La prima motocicletta è la mitica Normale, con 8 CV di potenza. Seguono modelli di successo come la Guzzi G.T. del 1928, soprannominata “Norge” per il raid al Circolo Polare Artico, e l’Airone 250 (1939), per oltre 15 anni la “media cilindrata” più diffusa in Italia. Alcuni dei modelli Guzzi sono arrivati fino ai nostri giorni andando al passo con le evoluzioni tecnologiche e gli stili.

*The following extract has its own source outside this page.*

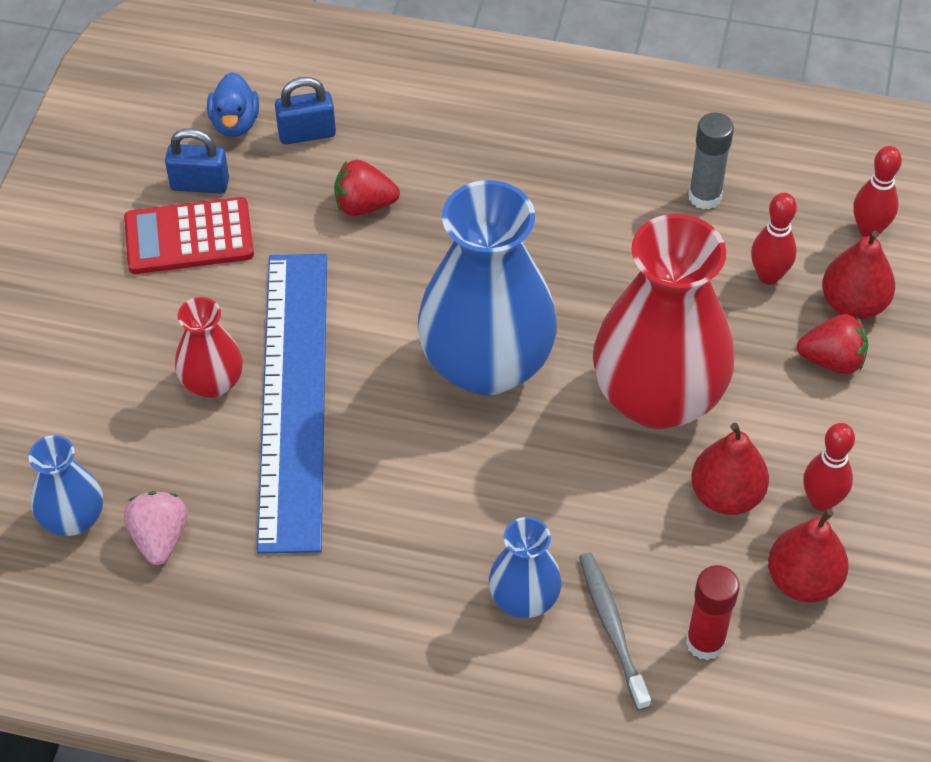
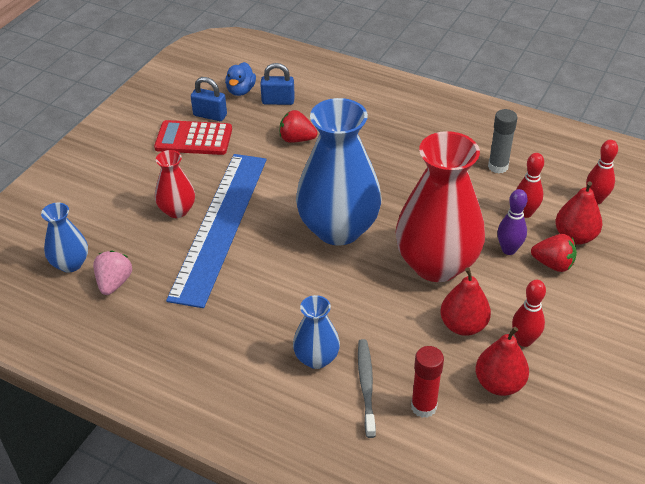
camera: 15 degrees right, 10 degrees down
none -> purple bowling pin [497,189,528,255]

Un intero capitolo della storia delle due ruote meriterebbe ad esempio Moto Guzzi V7, con due gloriosi modelli del passato, la “V7 Special” del 1969 e la “V7 Sport” del 1972 che rappresentano due importanti successi costruttivi nella storia del marchio Moto Guzzi giunti fino ai giorni nostri con il modello V7 III Stone.

Moto Guzzi V7 un capitolo di storia del motociclismo ``made in Italy``

Le due ruote iniziano a spopolare tra gli appassionati italiani: nel 1911 si costituì a Milano il primo Moto Club d’Italia, nel 1912 si organizzò il primo Campionato di Motociclismo e nel 1946 si costituì ufficialmente la Federazione Motociclistica Italiana. In pochi anni l’Italia il motociclismo italiano decollò e raggiunse i vertici mondiali.

Moto di massa

Nel secondo dopoguerra le due ruote divennero mezzo di trasporto di massa. Tra il 1950 e il 1960 in quasi tutte le famiglie italiane c’era una moto, una motoleggera (poi chiamata motorino) o uno scooter che prendono il posto della bicicletta. Oggi può sembrare difficile da credere, eppure la motorizzazione di massa avvenne grazie alle due ruote ben prima che all’automobile. Sono gli anni in cui, nell’immaginario collettico, la moto non era necessariamente per giovani o un lusso ma un mezzo di mobilità e trasporto.

Non a caso furono proprio questi gli anni in cui si afferma lo stile delle moto all’italiana come Gilera, Ducati, Benelli, Laverda, Parilla e Guzzi. Uno stile fatto di affidabilità, stabilità, semplicità nella manutenzione e nella guida. Gli scooter, come Lambretta e Galletto, furono un fenomeno tipico dell’industria italiana e nel caso di Vespa divennero un vero e proprio mito tricolore.

Solo l’avvento dell’industria automobilistica, a metà degli anni ’60, riuscì a strappare il primato alle due ruote come mezzo di trasporto della maggioranza della popolazione italiana. Da quel momento, come abbiamo detto, per spostarsi si usano le quattro ruote e le moto assumono la funzione spirituale di cui abbiamo accennato all’inizio dell’articolo: muovere l’animo!